Would you copy out, exactly as written, each line from the one containing "List each element's" to the end of the records below?

[Opening Dataset entries section]

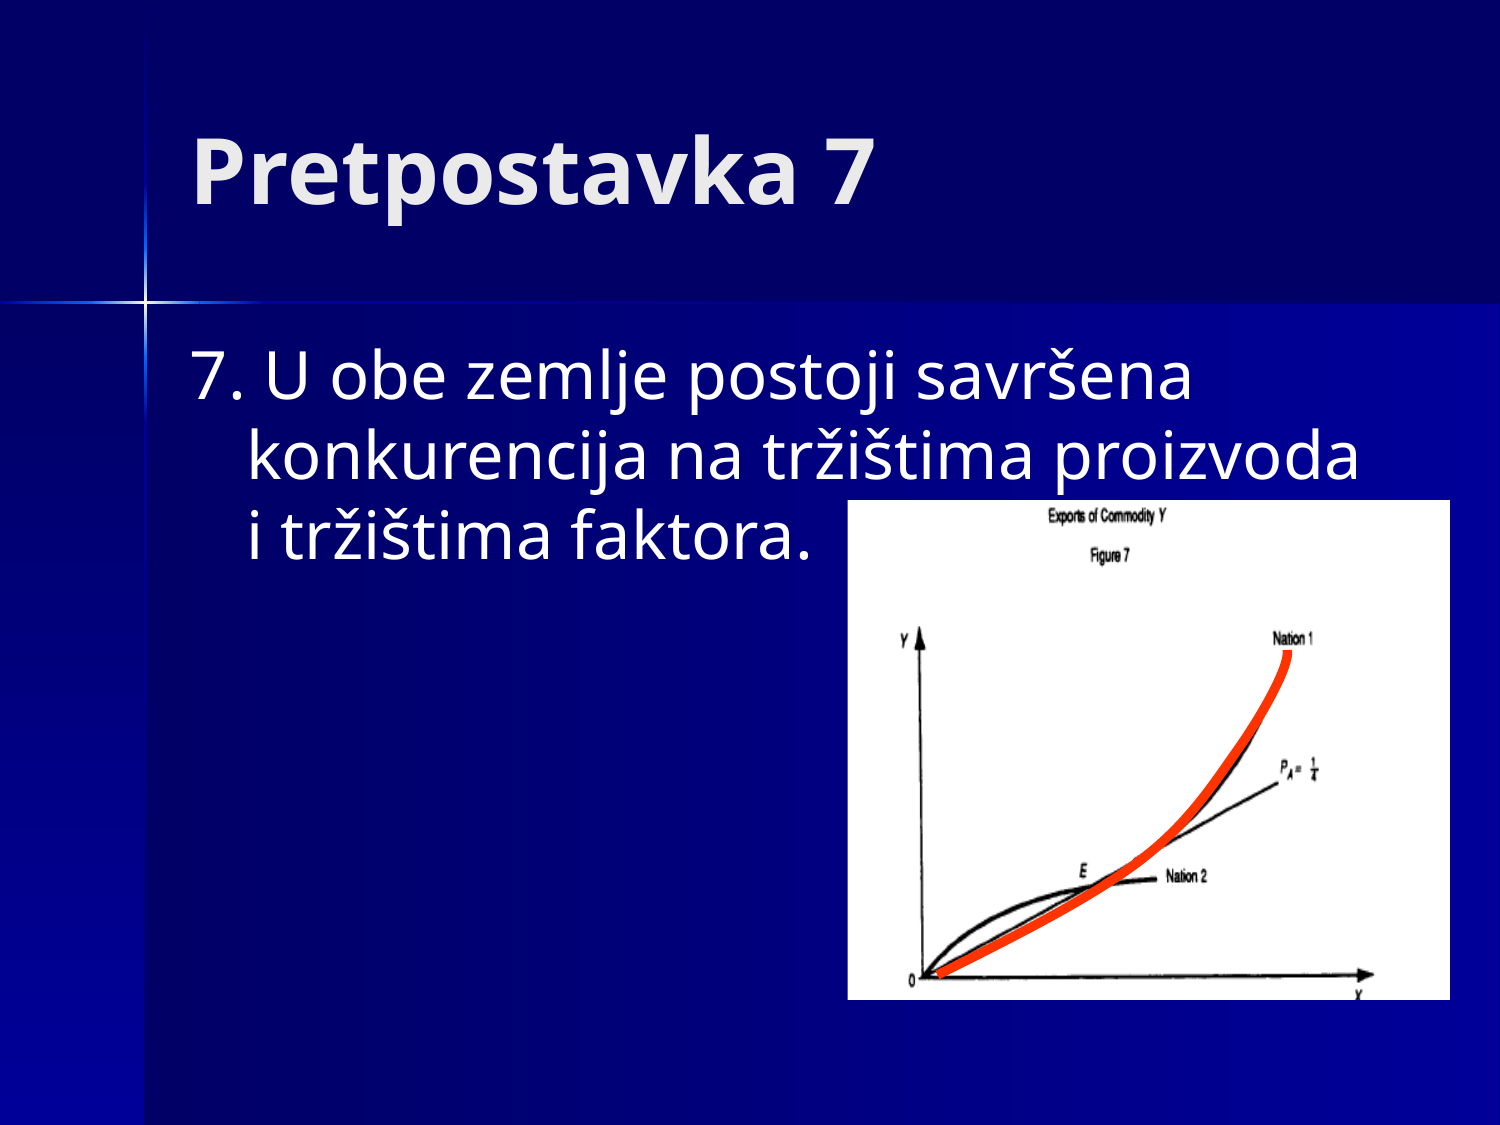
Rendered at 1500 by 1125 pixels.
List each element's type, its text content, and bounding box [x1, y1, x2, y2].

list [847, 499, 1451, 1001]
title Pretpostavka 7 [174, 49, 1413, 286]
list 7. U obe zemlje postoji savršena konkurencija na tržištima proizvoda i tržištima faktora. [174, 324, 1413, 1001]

[Closing Dataset entries section]

:: Output below ::
List each element's type, its text content, and bounding box [x1, y1, x2, y2].

list [847, 499, 1451, 1001]
title Pretpostavka 7 [174, 49, 1413, 286]
list 7. U obe zemlje postoji savršena konkurencija na tržištima proizvoda i tržištima faktora. [174, 324, 1413, 1001]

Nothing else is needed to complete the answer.